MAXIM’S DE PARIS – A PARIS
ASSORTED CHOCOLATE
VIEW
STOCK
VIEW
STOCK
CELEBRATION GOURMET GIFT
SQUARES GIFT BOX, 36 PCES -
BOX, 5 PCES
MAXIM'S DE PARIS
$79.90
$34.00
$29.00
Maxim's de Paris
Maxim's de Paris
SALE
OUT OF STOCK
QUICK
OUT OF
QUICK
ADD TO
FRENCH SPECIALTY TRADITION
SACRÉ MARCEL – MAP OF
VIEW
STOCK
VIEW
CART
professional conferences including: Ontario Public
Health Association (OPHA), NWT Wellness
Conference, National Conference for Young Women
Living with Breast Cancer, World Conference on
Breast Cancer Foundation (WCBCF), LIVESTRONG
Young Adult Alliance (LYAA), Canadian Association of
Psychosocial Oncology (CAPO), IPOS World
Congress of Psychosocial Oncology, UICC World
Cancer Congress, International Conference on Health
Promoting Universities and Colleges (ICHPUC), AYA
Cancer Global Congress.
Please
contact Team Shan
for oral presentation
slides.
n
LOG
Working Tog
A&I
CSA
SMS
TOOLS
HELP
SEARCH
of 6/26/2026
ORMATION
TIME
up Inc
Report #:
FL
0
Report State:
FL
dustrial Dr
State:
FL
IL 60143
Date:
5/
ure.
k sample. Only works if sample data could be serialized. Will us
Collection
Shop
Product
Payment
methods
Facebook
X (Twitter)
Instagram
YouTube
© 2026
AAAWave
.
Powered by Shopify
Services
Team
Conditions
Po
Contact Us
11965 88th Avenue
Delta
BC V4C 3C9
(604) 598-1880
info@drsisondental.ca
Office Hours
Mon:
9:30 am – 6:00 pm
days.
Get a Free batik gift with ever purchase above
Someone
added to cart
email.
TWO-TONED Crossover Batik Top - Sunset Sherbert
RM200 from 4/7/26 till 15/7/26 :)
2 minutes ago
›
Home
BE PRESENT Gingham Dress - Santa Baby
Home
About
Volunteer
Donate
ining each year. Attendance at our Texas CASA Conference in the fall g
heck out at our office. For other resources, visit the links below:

EXERCISE INSTRUCTIONS >> Retype all of the material above, line for line and character for character.

EXPECTED ANSWER >>
MAXIM’S DE PARIS – A PARIS
ASSORTED CHOCOLATE
VIEW
STOCK
VIEW
STOCK
CELEBRATION GOURMET GIFT
SQUARES GIFT BOX, 36 PCES -
BOX, 5 PCES
MAXIM'S DE PARIS
$79.90
$34.00
$29.00
Maxim's de Paris
Maxim's de Paris
SALE
OUT OF STOCK
QUICK
OUT OF
QUICK
ADD TO
FRENCH SPECIALTY TRADITION
SACRÉ MARCEL – MAP OF
VIEW
STOCK
VIEW
CART
professional conferences including: Ontario Public
Health Association (OPHA), NWT Wellness
Conference, National Conference for Young Women
Living with Breast Cancer, World Conference on
Breast Cancer Foundation (WCBCF), LIVESTRONG
Young Adult Alliance (LYAA), Canadian Association of
Psychosocial Oncology (CAPO), IPOS World
Congress of Psychosocial Oncology, UICC World
Cancer Congress, International Conference on Health
Promoting Universities and Colleges (ICHPUC), AYA
Cancer Global Congress.
Please
contact Team Shan
for oral presentation
slides.
n
LOG
Working Tog
A&I
CSA
SMS
TOOLS
HELP
SEARCH
of 6/26/2026
ORMATION
TIME
up Inc
Report #:
FL
0
Report State:
FL
dustrial Dr
State:
FL
IL 60143
Date:
5/
ure.
k sample. Only works if sample data could be serialized. Will us
Collection
Shop
Product
Payment
methods
Facebook
X (Twitter)
Instagram
YouTube
© 2026
AAAWave
.
Powered by Shopify
Services
Team
Conditions
Po
Contact Us
11965 88th Avenue
Delta
BC V4C 3C9
(604) 598-1880
info@drsisondental.ca
Office Hours
Mon:
9:30 am – 6:00 pm
days.
Get a Free batik gift with ever purchase above
Someone
added to cart
email.
TWO-TONED Crossover Batik Top - Sunset Sherbert
RM200 from 4/7/26 till 15/7/26 :)
2 minutes ago
›
Home
BE PRESENT Gingham Dress - Santa Baby
Home
About
Volunteer
Donate
ining each year. Attendance at our Texas CASA Conference in the fall g
heck out at our office. For other resources, visit the links below:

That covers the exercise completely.